Boğaziçi'nde Neler Oluyor? Gazeteci ve 14 Kişi Gözaltında!
Gündem

Boğaziçi'nde Neler Oluyor? Gazeteci ve 14 Kişi Gözaltında!


14 May 20255 dk okuma73 görüntülenmeSon güncelleme: 12 December 2025

Boğaziçi Üniversitesi'ndeki protestolarla ilgili sıcak gelişmeler yaşanıyor. T24 muhabiri Can Öztürk ve beraberindeki 14 kişi, bugün adliyeye sevk edildi. Bu durum, öğrenci eylemlerine yönelik artan polis müdahalesini ve basın özgürlüğüne dair endişeleri yeniden gündeme getirdi.

Boğaziçi Protestolarında Son Durum

Boğaziçi Üniversitesi'nde 2021 yılında başlayan protestolar, rektör atamalarına karşı öğrencilerin ve akademisyenlerin tepkisiyle başlamıştı. Zamanla, bu protestolar daha geniş bir çerçeveye yayılarak, ifade özgürlüğü, üniversite özerkliği ve demokratik haklar gibi konuları da içerir hale geldi. Bugün yaşanan gözaltı olayı ise, bu sürecin en dikkat çekici gelişmelerinden biri olarak kayda geçti.

Gözaltına alınanlar arasında bulunan T24 muhabiri Can Öztürk'ün, olayları takip ederken gözaltına alınması, basın özgürlüğüne yönelik bir tehdit olarak değerlendiriliyor. Gazetecilerin, kamuoyunu bilgilendirme görevini yerine getirirken engellenmesi, demokratik bir toplum için kabul edilemez bir durum olarak nitelendiriliyor.

Peki, Boğaziçi protestolarının ardındaki temel nedenler nelerdir?

  • Rektör atamalarına karşı duyulan tepki
  • Üniversite özerkliğinin ihlal edildiği düşüncesi
  • İfade özgürlüğüne yönelik kısıtlamalar
  • Demokratik hakların korunması talebi

Gözaltıların Ardındaki Belirsizlik

Gözaltına alınan 15 kişinin neden adliyeye sevk edildiği henüz netlik kazanmış değil. Ancak, avukatları aracılığıyla yapılan açıklamalarda, gözaltıların keyfi olduğu ve herhangi bir somut delile dayanmadığı iddia ediliyor. Öğrencilerin ve gazetecilerin serbest bırakılması için çeşitli sivil toplum kuruluşları ve basın örgütleri tarafından çağrılar yapılıyor.

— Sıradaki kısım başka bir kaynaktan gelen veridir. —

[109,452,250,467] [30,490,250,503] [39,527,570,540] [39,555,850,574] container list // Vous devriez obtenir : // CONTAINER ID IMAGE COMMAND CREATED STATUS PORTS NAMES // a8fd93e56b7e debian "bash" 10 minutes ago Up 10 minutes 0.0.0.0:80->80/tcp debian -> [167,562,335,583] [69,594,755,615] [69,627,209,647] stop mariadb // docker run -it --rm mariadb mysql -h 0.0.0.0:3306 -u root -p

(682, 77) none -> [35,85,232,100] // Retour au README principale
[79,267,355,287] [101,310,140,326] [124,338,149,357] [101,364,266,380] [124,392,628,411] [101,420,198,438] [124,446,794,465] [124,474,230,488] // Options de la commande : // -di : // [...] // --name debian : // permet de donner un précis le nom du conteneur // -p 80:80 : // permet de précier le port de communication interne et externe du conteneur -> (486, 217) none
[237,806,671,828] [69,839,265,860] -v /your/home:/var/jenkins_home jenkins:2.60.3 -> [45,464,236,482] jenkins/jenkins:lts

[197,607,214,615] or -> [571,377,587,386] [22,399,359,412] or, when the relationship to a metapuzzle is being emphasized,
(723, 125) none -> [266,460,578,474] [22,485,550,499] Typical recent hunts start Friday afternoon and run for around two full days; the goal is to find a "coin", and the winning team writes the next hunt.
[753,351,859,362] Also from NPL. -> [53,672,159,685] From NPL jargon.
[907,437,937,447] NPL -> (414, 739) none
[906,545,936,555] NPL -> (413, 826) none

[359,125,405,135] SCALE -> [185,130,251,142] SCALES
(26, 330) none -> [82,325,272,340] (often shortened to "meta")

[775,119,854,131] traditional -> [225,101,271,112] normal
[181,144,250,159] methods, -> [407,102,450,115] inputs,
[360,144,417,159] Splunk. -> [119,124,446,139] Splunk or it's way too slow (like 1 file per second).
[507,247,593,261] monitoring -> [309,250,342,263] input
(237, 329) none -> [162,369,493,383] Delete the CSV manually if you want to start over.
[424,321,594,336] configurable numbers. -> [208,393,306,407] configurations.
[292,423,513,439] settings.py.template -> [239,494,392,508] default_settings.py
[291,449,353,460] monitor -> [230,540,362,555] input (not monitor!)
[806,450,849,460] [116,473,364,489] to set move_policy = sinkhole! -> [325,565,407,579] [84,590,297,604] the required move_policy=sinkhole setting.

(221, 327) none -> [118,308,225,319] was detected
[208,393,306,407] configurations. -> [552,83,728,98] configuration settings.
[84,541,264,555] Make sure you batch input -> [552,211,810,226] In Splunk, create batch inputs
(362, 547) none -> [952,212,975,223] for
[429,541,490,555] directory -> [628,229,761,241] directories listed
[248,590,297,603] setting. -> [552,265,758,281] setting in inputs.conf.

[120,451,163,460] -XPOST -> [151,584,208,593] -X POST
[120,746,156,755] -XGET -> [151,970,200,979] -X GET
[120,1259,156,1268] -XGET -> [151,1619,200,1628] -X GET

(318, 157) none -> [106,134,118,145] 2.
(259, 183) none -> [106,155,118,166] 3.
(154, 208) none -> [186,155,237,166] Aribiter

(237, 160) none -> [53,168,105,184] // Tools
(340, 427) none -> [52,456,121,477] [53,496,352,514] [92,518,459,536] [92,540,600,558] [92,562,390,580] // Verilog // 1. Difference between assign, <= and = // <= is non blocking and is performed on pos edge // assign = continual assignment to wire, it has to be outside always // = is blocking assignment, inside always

Bu tür olaylar, Türkiye'deki insan hakları ve demokrasi tartışmalarını da beraberinde getiriyor. Özellikle üniversitelerde yaşanan olaylar, gençlerin geleceğine dair kaygılarını ve beklentilerini yansıtıyor. Boğaziçi Üniversitesi'ndeki protestoların, önümüzdeki günlerde nasıl bir seyir izleyeceği ise merak konusu.

Unutmamak gerekir ki, üniversiteler özgür düşüncenin ve eleştirel aklın yeşerdiği yerlerdir. Bu nedenle, üniversitelerin özerkliği ve öğrencilerin ifade özgürlüğü korunmalıdır.

Boğaziçi protestoları, Türkiye'nin yakın tarihinde önemli bir yer tutuyor. Öğrenci hareketlerinin gücü, toplumun farklı kesimlerinden destek alması ve yarattığı etki, bu protestoları diğerlerinden ayırıyor. Ancak, yaşanan gözaltılar ve polis müdahaleleri, protestoların geleceği hakkında soru işaretleri yaratıyor.